*** Selected excerpt

Pakistan’s Insurgency

Suicide bombings, attacks on government outposts become routine

Pakistan has suffered three suicide bombings over the past five days, spread across the country in Mir Ali, the provincial capital of Peshawar and the capital of Islamabad. While the targeting may appear different at first glance, each of the attacks were clearly directed at the authority and legitimacy of the state. Pakistan is fighting a deadly Islamist insurgency far more cunning, sophisticated and resourceful than that being fought in Iraq.

Yesterday’s suicide strike in Peshawar, the capital of the Northwest Frontier Province, was directed at a procession forming up at a Shia religious center. The Shia are celebrating the holy month of Moharram, and Sunni attacks on Shia are especially violent in Pakistan. However, the attacker didn’t just wade into the crowd to kill as many Shia as possible. He waited to kill the Peshawar chief of police. “The man was standing in the street and as police came out of the Imambargah, he made his way into the police team and blew himself up,” said Badshah Gul Wazir, the provincial Home Secretary. Fifteen were killed in the strike and 60 were wounded. “Among the police officers killed were Malik Saad, the Commissioner of Police of Peshawar, Khan Raziq, Superintendent of Police, and Nawaz Khan, a Station House Officer. All the three of them were actively involved in the investigation of the earlier blasts in Peshawar.”

B Raman notes this is the seventh such bombing in Peshawar since September. “Presently, the needle of suspicion points to the Lashkar-e-Jhangvi (LEJ), the extremist Sunni organisation of Pakistan, which has periodically been attacking not only the Shia, but also the more tolerant Barelvi Sunnis,” notes Raman. “The LEJ often carries out acts of terrorism on behalf of the Taliban and Al Qaeda.”

On Friday, a suicide bomber detonated his deadly load after being confronted outside of the Marriott Hotel in the national capital of Islamabad. Many foreigners and Westerners stay at the Marriott,and the hotel was also hosting an event commemorating the 58th Independence Day of India. Police are investigating Taliban links in this attack. B Raman notes this is the third suicide attack on the Marriott Hotel chain, and the second in Pakistan. The first occurred when “seven persons, including two Italians and an American diplomat, were injured in an explosion at the Marriott Hotel of Islamabad on the night of October 28, 2004, when 11 members of the US Embassy were having their dinner in a restaurant.”

******
*** Data segment

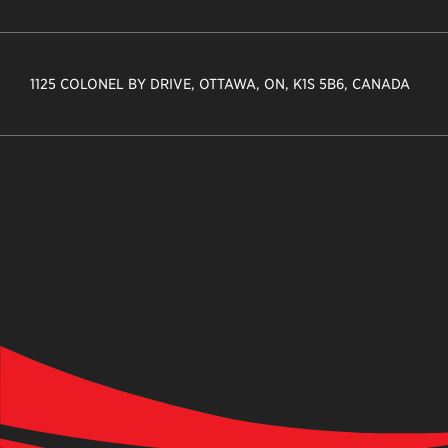
1125 COLONEL BY DRIVE, OTTAWA, ON, K1S 5B6, CANADA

******

Task requirements ▸
a. Please answer these questions about the article on Pakistan's insurgency:
(i) Which province has Peshawar as its capital?
(ii) How many people were wounded in the Peshawar strike?
(iii) What event was the Marriott Hotel in Islamabad hosting on the day of the Friday bombing?
b. Update the article on Pakistan's insurgency between "Pakistan’s Insurgency" and "fought in Iraq.", inclusive, replacing "cunning" with "shrewd".
c. Write what comes next in the article on Pakistan's insurgency, picking up after its final sentence.
The listing is separate material, apart from the article on Pakistan's insurgency.

Results for each task ▸
a.
(i) The Northwest Frontier Province.
(ii) 60.
(iii) An event commemorating the 58th Independence Day of India.

b.
Pakistan’s Insurgency

Suicide bombings, attacks on government outposts become routine

Pakistan has suffered three suicide bombings over the past five days, spread across the country in Mir Ali, the provincial capital of Peshawar and the capital of Islamabad. While the targeting may appear different at first glance, each of the attacks were clearly directed at the authority and legitimacy of the state. Pakistan is fighting a deadly Islamist insurgency far more shrewd, sophisticated and resourceful than that being fought in Iraq.

c.
On January 23rd, a suicide bomber struck a military convoy near Mir Ali in North Waziristan. Four Pakistani soldiers and a woman were killed and twenty soldiers were wounded after the suicide bomber rammed the military convoy at the Khajori checkpoint, just east of Mir Ali, a Taliban stronghold. This was a blatant violation of the Waziristan Accord, where the Taliban agreed not to attack government forces in exchange for autonomy in the region.

Also this week, the Taliban conducted a rocket attack against a paramilitary Frontier Constabulary post in Shakai, South Waziristan. The rockets missed the target, but are the latest in a string of attacks against government forces stretched along the Afghan border. This attack followed the kidnapping of 3 policemen, a journalist and 5 others in separate incidents in South Waziristan. In neighboring Tank, a string of attacks led to the death of a policeman.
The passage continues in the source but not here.